Online food delivery ordering is about to overtake phone ordering in the US

Seamless is losing ground in the online delivery game.
Seamless is losing ground in the online delivery game.
Image: Reuters/Brendan McDermid
We may earn a commission from links on this page.

Getting your dinner to your door is now easier than ever, and thanks to the internet, almost no human interaction is required.

While phone orders dominated delivery only five years ago, the balance between meal orders placed over the phone versus those placed online have nearly switched, with internet orders on track to surpass phone orders any minute now.

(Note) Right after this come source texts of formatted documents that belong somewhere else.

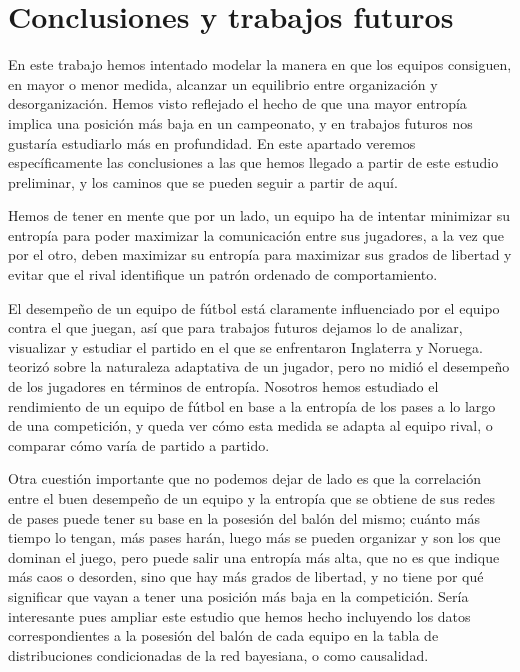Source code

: \chapter{Conclusiones y trabajos futuros}
En este trabajo hemos intentado modelar la manera en que los equipos consiguen, en mayor o menor medida,
alcanzar un equilibrio entre organización y desorganización. Hemos visto reflejado el hecho de que una 
mayor entropía implica una posición más baja en un campeonato, y en trabajos futuros nos gustaría estudiarlo 
más en profundidad. En este apartado veremos específicamente las conclusiones a las que hemos llegado a partir 
de este estudio preliminar, y los caminos que se pueden seguir a partir de aquí.

Hemos de tener en mente que por un lado, un equipo ha de intentar minimizar su entropía para poder maximizar 
la comunicación entre sus jugadores, a la vez que por el otro, deben maximizar su entropía para maximizar sus 
grados de libertad y evitar que el rival identifique un patrón ordenado de comportamiento.
\cite{entropy-analysis}

El desempeño de un equipo de fútbol está claramente influenciado por el equipo contra el que juegan, así que para 
trabajos futuros dejamos lo de analizar, visualizar y estudiar el partido en el que se enfrentaron Inglaterra 
y Noruega. \cite{donogue} teorizó sobre la naturaleza adaptativa de un jugador, pero no midió el desempeño de los 
jugadores en términos de entropía. Nosotros hemos estudiado el rendimiento de un equipo de fútbol en base 
a la entropía de los pases a lo largo de una competición, y queda ver cómo esta medida se adapta al equipo 
rival, o comparar cómo varía de partido a partido.

Otra cuestión importante que no podemos dejar de lado es que la correlación entre el buen desempeño de un 
equipo y la entropía que se obtiene de sus redes de pases puede tener su base en la posesión del balón 
del mismo; cuánto más tiempo lo tengan, más pases harán, luego más se pueden organizar y son los que 
dominan el juego, pero puede salir una entropía más alta, que no es que indique más caos o desorden, 
sino que hay más grados de libertad, y no tiene por qué significar que vayan a tener una posición más baja en la 
competición. Sería interesante pues ampliar este estudio que hemos hecho 
incluyendo los datos correspondientes a la posesión del balón de cada equipo en la tabla de distribuciones 
condicionadas de la red bayesiana, o como causalidad.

In the year ended May 2010, approximately 1.39 billion phone delivery orders were placed in the US, according to market research firm NPD. By May 2015, that number had dropped to about 1.02 billion. In the same period, online orders more than doubled from approximately 403 million to nearly 904 million.

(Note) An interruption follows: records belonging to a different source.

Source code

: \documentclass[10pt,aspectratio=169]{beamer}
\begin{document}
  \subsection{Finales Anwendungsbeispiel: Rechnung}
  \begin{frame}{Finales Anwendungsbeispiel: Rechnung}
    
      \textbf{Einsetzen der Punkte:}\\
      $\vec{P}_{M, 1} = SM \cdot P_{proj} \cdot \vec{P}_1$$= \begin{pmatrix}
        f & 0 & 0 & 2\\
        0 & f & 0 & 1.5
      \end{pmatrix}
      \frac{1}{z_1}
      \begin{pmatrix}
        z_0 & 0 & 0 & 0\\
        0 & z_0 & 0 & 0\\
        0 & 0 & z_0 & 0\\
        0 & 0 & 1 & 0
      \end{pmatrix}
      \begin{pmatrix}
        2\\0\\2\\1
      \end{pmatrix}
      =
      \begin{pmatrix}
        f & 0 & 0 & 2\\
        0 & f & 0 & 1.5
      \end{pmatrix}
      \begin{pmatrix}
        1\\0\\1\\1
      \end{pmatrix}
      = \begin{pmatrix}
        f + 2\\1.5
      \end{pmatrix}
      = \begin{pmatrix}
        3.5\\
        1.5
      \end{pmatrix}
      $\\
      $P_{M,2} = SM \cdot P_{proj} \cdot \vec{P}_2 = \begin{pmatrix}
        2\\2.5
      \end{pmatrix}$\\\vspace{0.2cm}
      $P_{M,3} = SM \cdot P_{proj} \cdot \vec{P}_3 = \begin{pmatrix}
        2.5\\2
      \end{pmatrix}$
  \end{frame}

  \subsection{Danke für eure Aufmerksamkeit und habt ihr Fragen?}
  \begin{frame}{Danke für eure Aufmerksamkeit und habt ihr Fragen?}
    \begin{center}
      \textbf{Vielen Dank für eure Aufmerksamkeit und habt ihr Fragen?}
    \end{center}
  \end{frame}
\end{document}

GrubHub launched its services in 2004, and has benefitted from both the early start and the change in ordering preferences. Seamless, which began offering consumers online ordering in 2005, merged with GrubHub in 2013, and the company now includes MenuPages and allmenus as well. But while GrubHub had a “first mover advantage,” according to a report from Cowen and Company, startups are eating away at it—despite its massive network of more than 30,000 restaurants—because consumers are increasingly looking for higher quality food options.

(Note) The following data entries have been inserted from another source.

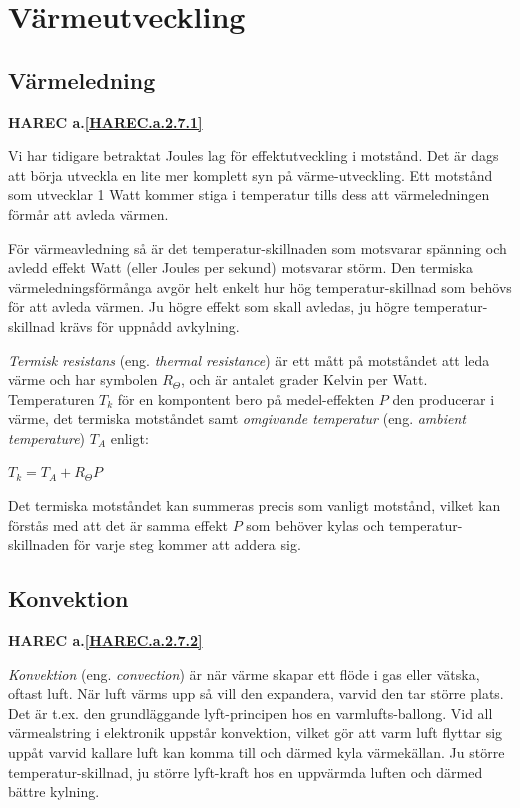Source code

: \section{Värmeutveckling}

\subsection{Värmeledning}
\textbf{
HAREC a.\ref{HAREC.a.2.7.1}\label{myHAREC.a.2.7.1}
}

Vi har tidigare betraktat Joules lag för effektutveckling i motstånd.
Det är dags att börja utveckla en lite mer komplett syn på värme-utveckling.
Ett motstånd som utvecklar 1 Watt kommer stiga i temperatur tills dess att
värmeledningen förmår att avleda värmen.

För värmeavledning så är det temperatur-skillnaden som motsvarar spänning och
avledd effekt Watt (eller Joules per sekund) motsvarar störm. Den termiska
värmeledningsförmånga avgör helt enkelt hur hög temperatur-skillnad som behövs
för att avleda värmen. Ju högre effekt som skall avledas, ju högre temperatur-
skillnad krävs för uppnådd avkylning.

\emph{Termisk resistans} (eng. \emph{thermal resistance}) är ett mått på
motståndet att leda värme och har symbolen \(R_\Theta\), och är antalet grader
Kelvin per Watt. Temperaturen \(T_k\) för en kompontent bero på medel-effekten
\(P\) den producerar i värme, det termiska motståndet samt
\emph{omgivande temperatur} (eng. \emph{ambient temperature}) \(T_A\) enligt:

\(T_k = T_A + R_\Theta P\)

Det termiska motståndet kan summeras precis som vanligt motstånd, vilket kan
förstås med att det är samma effekt \(P\) som behöver kylas och temperatur-
skillnaden för varje steg kommer att addera sig.

\subsection{Konvektion}
\textbf{
HAREC a.\ref{HAREC.a.2.7.2}\label{myHAREC.a.2.7.2}
}

\emph{Konvektion} (eng. \emph{convection}) är när värme skapar ett flöde i
gas eller vätska, oftast luft. När luft värms upp så vill den expandera, varvid
den tar större plats. Det är t.ex. den grundläggande lyft-principen hos en
varmlufts-ballong. Vid all värmealstring i elektronik uppstår konvektion, vilket
gör att varm luft flyttar sig uppåt varvid kallare luft kan komma till och
därmed kyla värmekällan. Ju större temperatur-skillnad, ju större lyft-kraft
hos en uppvärmda luften och därmed bättre kylning.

Services like UberEATS, Caviar, Postmates, and DoorDash are providing delivery services for restaurants that don’t have their own, upgrading customers’ dinner choices from the typical pizza, sushi and Chinese food to include more artisanal, freshly prepared, and lovingly packed meal options. These companies handled orders totaling $400 million in 2014, says Cowen and Company, and that’s expected to jump to $1.6 billion in 2016. GrubHub, meanwhile, is expected to grow its $1.5 billion in 2014 orders to $2.6 billion in 2016. GrubHub is still ahead in volume, but is lagging in terms of growth.

These companies use a number of business models. For example, GrubHub and Seamless take a commission on each order, while others charge a fee to customers.

Caviar’s offerings: Not your typical delivery options.
Caviar’s offerings: Not your typical delivery options.
Image: Caviar

Although Taco Bell (through DoorDash), Chipotle and McDonald’s (both through Postmates), are now offering delivery in some cities through these startups, consumers aren’t necessarily looking for the cheapest food when they order online. These services are taking seats at what was once GrubHub’s table because they offer higher quality food, even if they offer fewer options, according to a report from Cowen.

Caviar, which is owned by Square, only has 189 restaurants in Manhattan compared to Seamless’s nearly 3,800, but it specifically targets higher end restaurants. “In many cases,” the report notes, “customers are showing a willingness to pay premiums in excess of 40% of food value in fees & tips in exchange for the convenience of having the best available food delivered.”

That’s great news for Caviar, the restaurants it services, and the customers who want high quality food in the comfort of their own homes—but it might also mean it’s time for Seamless to consider slicing some of its 593 Manhattan pizzerias out of the pie.

GrubHub did not immediately respond to a request for comment.